With Nebraska set to bolt for the Big Ten, Colorado already on its way to the Pac-10, and five other member schools - Texas, Texas A&M, Texas Tech, Oklahoma and Oklahoma State - also on the verge of a mass exodus for the Pac-10, it's clear the Big 12 is just about done.

And when the dust finally settles on the new world order of college athletics, there will likely be a seismic change in the landscape that could produce four 16-team super conferences - the Big Ten, Pac-10, SEC and ACC. Those four conferences have the potential to dictate the future of college athletics with their own lucrative television contracts and postseason championships, and can marginalize the importance of the BCS and other Division I programs, which will be left on the outside looking in.
Is a four-conference national championship playoff that far off?

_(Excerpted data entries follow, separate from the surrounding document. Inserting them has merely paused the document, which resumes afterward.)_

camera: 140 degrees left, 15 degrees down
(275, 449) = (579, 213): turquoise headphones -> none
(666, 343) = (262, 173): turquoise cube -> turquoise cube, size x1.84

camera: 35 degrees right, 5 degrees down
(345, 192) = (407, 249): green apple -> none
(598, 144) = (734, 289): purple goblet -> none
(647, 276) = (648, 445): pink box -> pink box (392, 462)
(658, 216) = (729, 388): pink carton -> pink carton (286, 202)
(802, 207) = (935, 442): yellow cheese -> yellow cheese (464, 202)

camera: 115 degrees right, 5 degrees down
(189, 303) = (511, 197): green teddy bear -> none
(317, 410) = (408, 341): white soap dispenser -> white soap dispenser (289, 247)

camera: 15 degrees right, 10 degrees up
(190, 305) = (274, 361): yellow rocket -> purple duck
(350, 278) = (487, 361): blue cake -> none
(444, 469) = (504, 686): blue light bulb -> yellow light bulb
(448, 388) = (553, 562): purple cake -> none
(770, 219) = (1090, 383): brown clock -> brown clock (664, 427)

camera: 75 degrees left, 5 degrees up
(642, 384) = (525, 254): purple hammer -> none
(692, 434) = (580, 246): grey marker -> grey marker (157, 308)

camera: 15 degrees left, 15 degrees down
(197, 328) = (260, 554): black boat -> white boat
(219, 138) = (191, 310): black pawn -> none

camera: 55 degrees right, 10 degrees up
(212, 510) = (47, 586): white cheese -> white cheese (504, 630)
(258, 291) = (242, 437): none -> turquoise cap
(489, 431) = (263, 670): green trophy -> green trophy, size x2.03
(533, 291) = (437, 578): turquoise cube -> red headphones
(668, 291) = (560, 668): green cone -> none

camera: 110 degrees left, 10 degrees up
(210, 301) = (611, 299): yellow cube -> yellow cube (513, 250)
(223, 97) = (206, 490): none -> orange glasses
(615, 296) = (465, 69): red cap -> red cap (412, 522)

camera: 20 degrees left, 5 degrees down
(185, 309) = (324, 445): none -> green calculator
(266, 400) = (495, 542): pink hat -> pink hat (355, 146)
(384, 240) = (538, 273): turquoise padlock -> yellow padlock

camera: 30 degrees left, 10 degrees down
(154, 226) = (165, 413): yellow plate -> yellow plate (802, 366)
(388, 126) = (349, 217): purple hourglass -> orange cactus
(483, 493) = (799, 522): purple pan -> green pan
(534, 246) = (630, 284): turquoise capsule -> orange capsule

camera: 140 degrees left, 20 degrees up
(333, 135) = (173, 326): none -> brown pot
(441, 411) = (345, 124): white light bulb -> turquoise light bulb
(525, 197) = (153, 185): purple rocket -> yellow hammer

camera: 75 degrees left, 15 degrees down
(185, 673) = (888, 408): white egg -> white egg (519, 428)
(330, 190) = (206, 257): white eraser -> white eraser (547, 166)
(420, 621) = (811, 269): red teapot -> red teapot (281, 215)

The NCAA most likely will operate at the behest of these entitled 64 universities that can regulate and share their revenue at their own discretion. The NCAA essentially will soon realize it is only a service provider to the power players in college athletics, taking a page from Notre Dame football, which has maintained its independent status because it has become must-see TV.

Just imagine how much clout the four potential power conferences would have if the Irish ever joined the Big Ten.

These latest changes could eventually even create a secession movement. Though Abraham Lincoln was able to preserve the union, it is in doubt whether new NCAA president Mark Emmert can preserve this organization in its current form.
The NCAA may have dropped a bomb on USC's football program on Thursday, putting the Trojans on four years' probation, banning them from postseason play for two years, taking away 30scholarships and forcing them to forfeit all their wins from the 2004 national championship season and from 2005, when they played for another one. But it also may have been USC's BCS brethren, enforcing checks and balances to keep the king under control.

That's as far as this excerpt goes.